Parts of the exercise:
A - In the VLSI multiplier report, list every field label that ends with a colon.
B - Carry on the abstract of the VLSI multiplier report from the point where it stops.

Text:
###
Report Number: CSL-TR-89-397
Institution: Stanford University, Computer Systems Laboratory
Title: Design and Clocking of VLSI Multipliers
Author: Santoro, Mark Ronald
Date: October 1989
Abstract: This thesis presents a versatile new multiplier
architecture, which can provide better performance
than conventional linear arry multipliers at a
fraction of the silicon area. The high performance
is obtained by using a new binary tree structure,
the 4-2 tree. The 4-2 tree is symmetric and far
more regular than other multiplier trees while
offering comparable performance, making it better
suited for VLSI implementations. To reduce area, a
partial, pipelined 4-2 tree is used with a 4-2
carry-save accumulator placed at its outputs to
iteratively sum the partial products as they are
generated. Maximum performance is obtained by
accurately matching the iterative clock to the
pipeline rate of the 4-2 tree, using a stoppable
on-chip clock generator.
###
Supplied information:
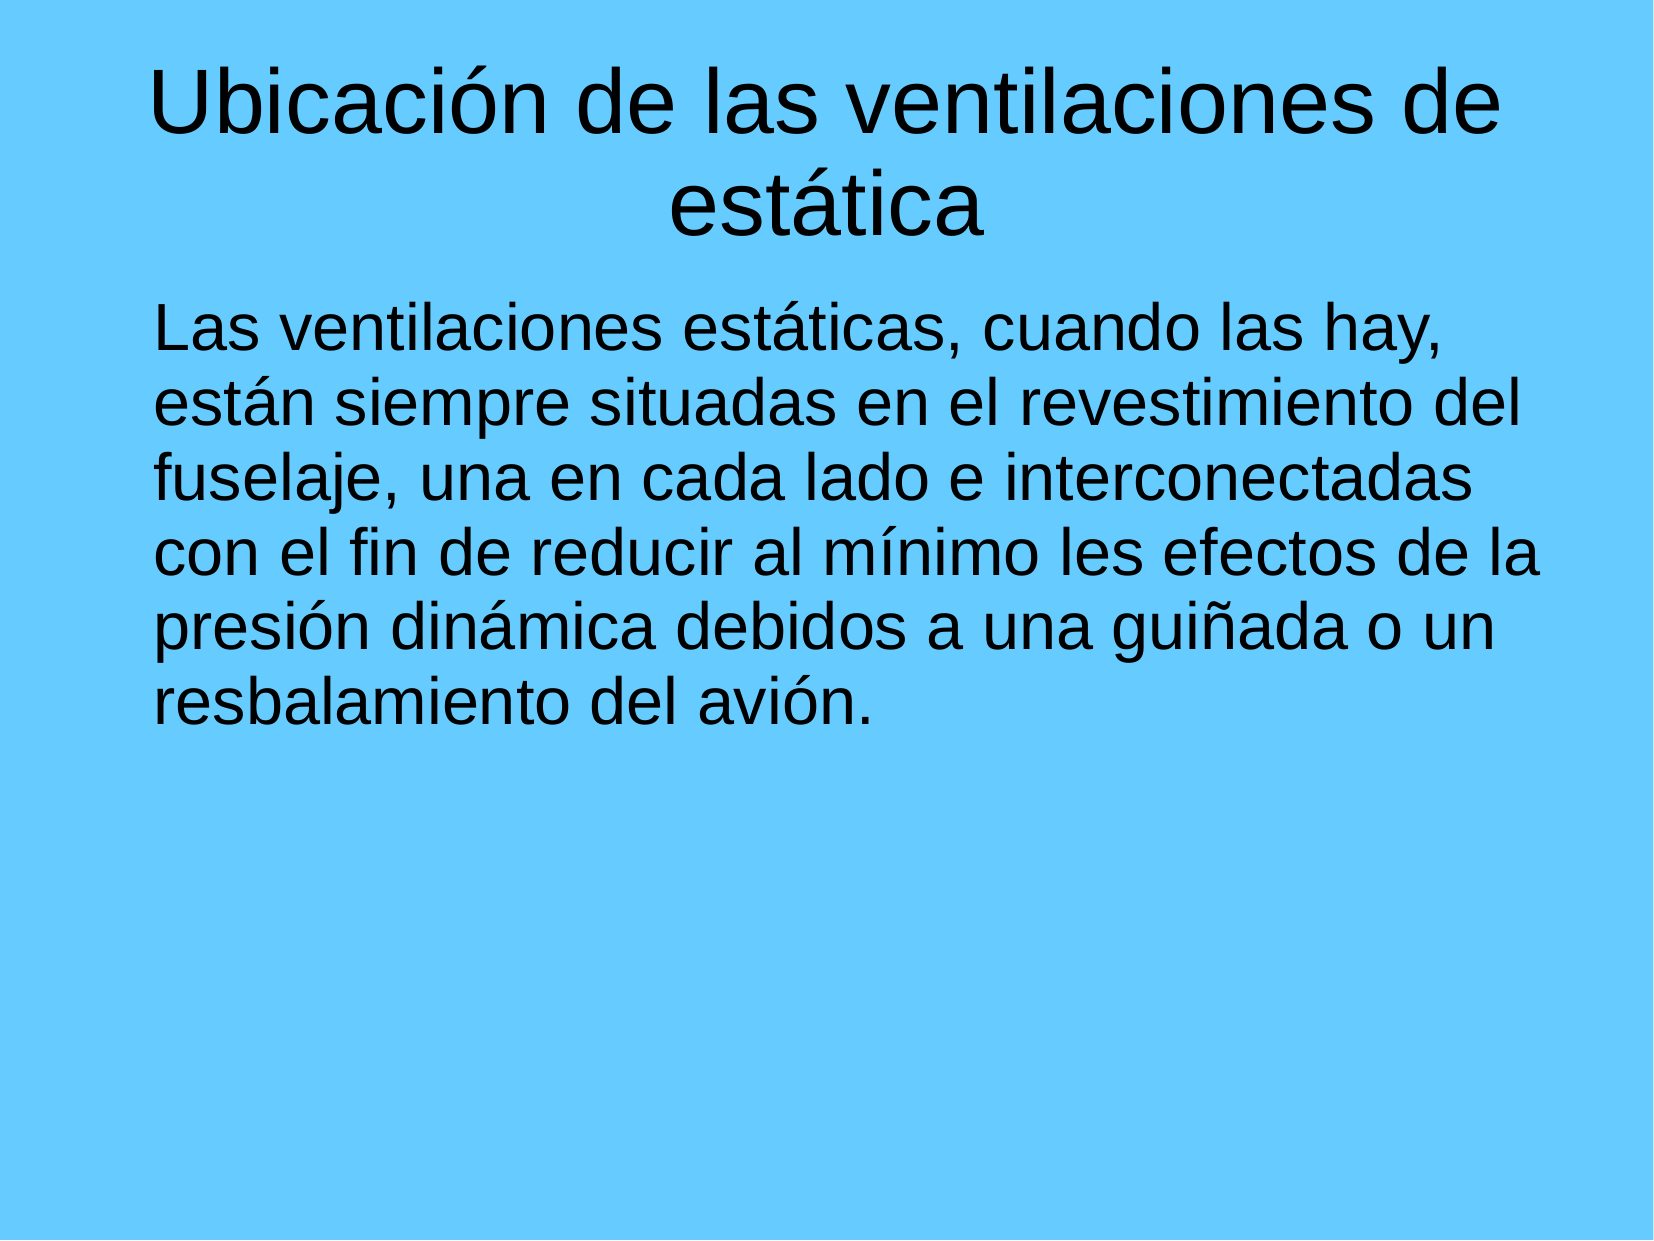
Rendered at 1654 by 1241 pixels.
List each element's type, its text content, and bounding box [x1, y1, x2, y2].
###
Results in order:
A - Report Number, Institution, Title, Author, Date, Abstract

B -
To prove the new architecture a test chip, called
SPIM, was fabricated in a 1.6 (Mu)m CMOS process.
SPIM contains 41,000 transistors with an array size
of 2.9 X 5.3 mm. Running at an internal clock
frequency of 85 MHz, SPIM performs the 64 bit mantissa
portion of a double extended precision floating-point
multiply in under 120 ns. To make the new architecture
commercially interesting, several high-performance rounding
algorithms compatible with IEEE standard 754 for
binary floating-point arithmetic have also been developed.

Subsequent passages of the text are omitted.